I didn’t know Peter Wadsworth, but I wish I had known him. Here are his vital statistics:
Peter Wadsworth, age 38. Attended Reed College and Harvard. Studied History, Psychology, Chinese, Religion. Spoke some Mandarin. Spoke some Coptic.
Spoke some Mandarin and some Coptic. That’s when I began to appreciate Wadsworth’s deep intellect. He wrote on his LinkedIn Profile the he “designed non-traditional drones for private consultants.” He worked on drone projects that involved VTOL -- vertical take-off and landing -- extended range and payload capacity and a mix of fuel sources and propellant. Drones using these technologies can map large areas or deliver small loads. What this means is that Peter Wadsworth was a thinker in an emerging field of drone technology and application. He saw the potential for technology and how it could be helpful.
A thinker. That’s what Wadsworth was. A friend of his -- who would only talk to KQED if we agreed not to use his name because he wanted to honor how Wadsworth “didn’t like to draw any attention to himself" -- says, “he was one of the smartest guys I knew (literally genius level in my estimation), and always wanted to be part of a big idea, from behind the scenes. He's had impact in the early stages of at least one of the biggest California tech success stories, but no one would know because that's not how he wants to be known. Wicked nice guy with a big heart and always willing to make time for others.”

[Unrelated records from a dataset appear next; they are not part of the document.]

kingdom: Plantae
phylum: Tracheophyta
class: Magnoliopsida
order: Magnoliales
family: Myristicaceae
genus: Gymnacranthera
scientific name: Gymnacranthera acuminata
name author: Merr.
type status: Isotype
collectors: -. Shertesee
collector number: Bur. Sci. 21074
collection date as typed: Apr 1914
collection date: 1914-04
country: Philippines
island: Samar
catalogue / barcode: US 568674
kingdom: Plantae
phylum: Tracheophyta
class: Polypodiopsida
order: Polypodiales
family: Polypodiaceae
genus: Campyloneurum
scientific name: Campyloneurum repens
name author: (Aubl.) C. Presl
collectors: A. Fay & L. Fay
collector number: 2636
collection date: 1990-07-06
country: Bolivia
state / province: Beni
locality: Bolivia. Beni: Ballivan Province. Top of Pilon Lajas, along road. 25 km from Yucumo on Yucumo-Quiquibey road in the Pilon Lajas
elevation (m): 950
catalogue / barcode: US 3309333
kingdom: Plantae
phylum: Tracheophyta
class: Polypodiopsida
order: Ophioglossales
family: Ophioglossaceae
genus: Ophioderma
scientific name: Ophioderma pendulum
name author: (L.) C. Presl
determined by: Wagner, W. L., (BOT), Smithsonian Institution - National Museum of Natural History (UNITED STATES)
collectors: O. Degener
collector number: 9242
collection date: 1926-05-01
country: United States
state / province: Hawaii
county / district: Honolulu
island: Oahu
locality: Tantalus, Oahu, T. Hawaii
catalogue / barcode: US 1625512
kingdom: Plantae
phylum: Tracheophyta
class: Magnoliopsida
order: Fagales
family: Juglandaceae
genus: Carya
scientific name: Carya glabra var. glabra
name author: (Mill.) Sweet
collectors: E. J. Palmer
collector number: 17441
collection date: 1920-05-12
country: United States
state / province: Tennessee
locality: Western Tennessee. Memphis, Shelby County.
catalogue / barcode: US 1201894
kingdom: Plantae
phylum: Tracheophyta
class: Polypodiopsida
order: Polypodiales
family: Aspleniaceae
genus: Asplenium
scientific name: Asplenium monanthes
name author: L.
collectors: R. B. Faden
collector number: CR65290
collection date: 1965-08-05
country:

Wadsworth’s high school literature teacher, Steven Craig, wrote a blog post about his former student upon hearing the news of his death: “His papers were grammatically flawed but philosophically insightful, and I pushed him to explore the boundaries of his thinking,” Craig writes. “As he would sit in my room long after class to discuss Oscar Wilde (a personal favorite for both of us), Shakespeare or Huxley, I knew I had this kid hooked. He was sort of like my prized protégé, comprised of an intellect that had the cutting ability to see through the bullshit but the passionate heart to embrace all the world had to offer us nonetheless.”